# ACTIVITY
Every line of the records that holds the word "Celera" should be copied.

# INFORMATION PROVIDED

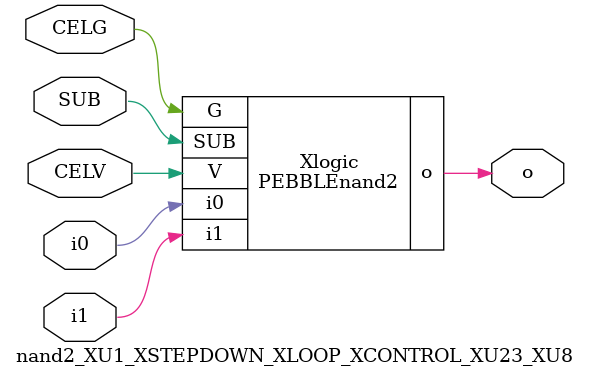
<source format=v>



module PEBBLEnand2 ( o, G, SUB, V, i0, i1 );

  input i0;
  input V;
  input i1;
  input G;
  output o;
  input SUB;
endmodule

//Celera Confidential Do Not Copy nand2_XU1_XSTEPDOWN_XLOOP_XCONTROL_XU23_XU8
//Celera Confidential Symbol Generator
//5V NAND2
module nand2_XU1_XSTEPDOWN_XLOOP_XCONTROL_XU23_XU8 (CELV,CELG,i0,i1,o,SUB);
input CELV;
input CELG;
input i0;
input i1;
input SUB;
output o;

//Celera Confidential Do Not Copy nand2
PEBBLEnand2 Xlogic(
.V (CELV),
.i0 (i0),
.i1 (i1),
.o (o),
.SUB (SUB),
.G (CELG)
);
//,diesize,PEBBLEnand2

//Celera Confidential Do Not Copy Module End
//Celera Schematic Generator
endmodule

</source>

# ANSWER SECTION
//Celera Confidential Do Not Copy nand2_XU1_XSTEPDOWN_XLOOP_XCONTROL_XU23_XU8
//Celera Confidential Symbol Generator
//Celera Confidential Do Not Copy nand2
//Celera Confidential Do Not Copy Module End
//Celera Schematic Generator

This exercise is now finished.